Persis berhenti di persimpangan traffic light. Merah dan berhenti di terik siang membakar. Satu angkutan kota stop di sisi kiri. Samping-sampingan dengan sang sopir.
Helaan detik, satu minibus penumpang di sisi kanan melaju kencang, terobos traffic light. Beruntung kendaraan lain yang sudah diberi ruang bergerak di seberang jalan tak sedang ramai. Minibus itu sukses menyeberang.
Mendadak sopir angkutan kota di samping kiri menggerutu, persisnya mencela aksi sopir minibus yang tak peduli dengan lampu merah. Dengan logat Batak kentalnya, dia mencerca aksi terobos itu.
Pria yang belakangan mengaku marga Simanungkalit, menyebut tindakan sopir minibus itu mencirikan sikap brengsek yang tak patut ditiru. Padahal, menunggu lampu merah ke lampu hijau tak lebih 5 menit. Hanya dibutuhkan kesabaran sedikit.

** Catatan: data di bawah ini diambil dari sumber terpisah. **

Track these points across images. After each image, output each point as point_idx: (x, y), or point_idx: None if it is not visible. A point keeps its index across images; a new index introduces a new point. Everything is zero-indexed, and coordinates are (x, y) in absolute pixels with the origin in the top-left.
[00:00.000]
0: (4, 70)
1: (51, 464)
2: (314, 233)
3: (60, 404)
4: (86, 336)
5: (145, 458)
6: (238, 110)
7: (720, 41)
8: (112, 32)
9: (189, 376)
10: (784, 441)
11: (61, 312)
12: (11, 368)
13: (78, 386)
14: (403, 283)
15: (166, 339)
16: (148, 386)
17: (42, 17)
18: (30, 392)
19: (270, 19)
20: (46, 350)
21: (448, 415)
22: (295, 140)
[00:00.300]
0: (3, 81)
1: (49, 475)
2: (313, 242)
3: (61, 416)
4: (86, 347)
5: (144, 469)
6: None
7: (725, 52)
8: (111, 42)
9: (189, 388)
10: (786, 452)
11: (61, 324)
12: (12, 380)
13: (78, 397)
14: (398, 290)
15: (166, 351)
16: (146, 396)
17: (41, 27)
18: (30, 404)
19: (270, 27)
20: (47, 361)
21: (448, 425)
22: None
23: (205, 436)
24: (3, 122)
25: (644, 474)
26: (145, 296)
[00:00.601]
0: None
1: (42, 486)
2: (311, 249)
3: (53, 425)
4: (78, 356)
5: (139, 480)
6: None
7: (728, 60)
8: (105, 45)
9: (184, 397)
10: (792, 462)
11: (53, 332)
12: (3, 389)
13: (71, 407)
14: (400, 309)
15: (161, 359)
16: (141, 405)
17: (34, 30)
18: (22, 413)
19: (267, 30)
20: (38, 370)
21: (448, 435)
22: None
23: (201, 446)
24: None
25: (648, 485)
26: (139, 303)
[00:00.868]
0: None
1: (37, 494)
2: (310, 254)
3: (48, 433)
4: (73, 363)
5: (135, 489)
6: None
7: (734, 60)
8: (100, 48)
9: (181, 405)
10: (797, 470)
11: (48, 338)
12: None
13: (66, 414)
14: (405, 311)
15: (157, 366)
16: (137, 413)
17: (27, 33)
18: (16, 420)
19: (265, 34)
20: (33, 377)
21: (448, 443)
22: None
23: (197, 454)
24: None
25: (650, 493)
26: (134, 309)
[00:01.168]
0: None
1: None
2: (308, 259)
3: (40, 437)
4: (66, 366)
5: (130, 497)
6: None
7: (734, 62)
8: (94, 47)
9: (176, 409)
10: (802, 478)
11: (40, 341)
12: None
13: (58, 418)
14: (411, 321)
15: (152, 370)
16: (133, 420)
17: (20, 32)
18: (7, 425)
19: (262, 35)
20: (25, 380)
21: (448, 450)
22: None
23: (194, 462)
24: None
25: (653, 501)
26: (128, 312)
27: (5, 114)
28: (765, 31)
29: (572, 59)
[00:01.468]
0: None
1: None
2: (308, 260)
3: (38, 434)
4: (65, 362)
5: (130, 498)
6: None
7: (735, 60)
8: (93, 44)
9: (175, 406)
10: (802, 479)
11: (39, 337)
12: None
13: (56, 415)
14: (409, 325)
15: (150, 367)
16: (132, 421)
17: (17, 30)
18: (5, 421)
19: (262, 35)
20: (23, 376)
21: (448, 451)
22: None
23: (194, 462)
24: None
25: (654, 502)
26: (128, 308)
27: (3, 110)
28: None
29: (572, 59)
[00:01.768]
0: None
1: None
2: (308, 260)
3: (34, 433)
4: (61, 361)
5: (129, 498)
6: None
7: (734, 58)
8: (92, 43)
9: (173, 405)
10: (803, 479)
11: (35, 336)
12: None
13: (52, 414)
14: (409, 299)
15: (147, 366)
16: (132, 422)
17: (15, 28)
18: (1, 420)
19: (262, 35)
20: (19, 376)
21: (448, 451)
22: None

Pria yang sudah termasuk berumur di atas 50-an itu bilang, apa yang dilakukan sopir minibus sangat berbahaya, baik bagi minibus dan penumpangnya serta bagi pengendara lain.
Sebab bila terjadi kecelakaan, maka kerugian akan membayang di depan, rugi materi, fisik, waktu, dan efek lainnya.
"Brengsek sopir tadi itu. Lihat lah, orang lain jadi meniru," katanya, sembari menunjuk satu sepeda motor sedang menerobos lampu merah di depan kami.
Ternyata, efek lanjutannya tak cuma soal fisik kasat mata, tetapi juga berpotensi merusak hingga membahayakan kultur masyarakat.
Akan ada proses tiru-meniru bagi warga lain untuk menerobos lampu merah, menerobos aturan dan menerobos peraturan-peraturan lain.
Sikap melanggar aturan akan menular dan bisa menjadi sebuah budaya atau kultur yang mudah ditemukan, tak cuma di persimpangan lampu merah atau traffic light, tetapi juga ke ruang-ruang publik lainnya.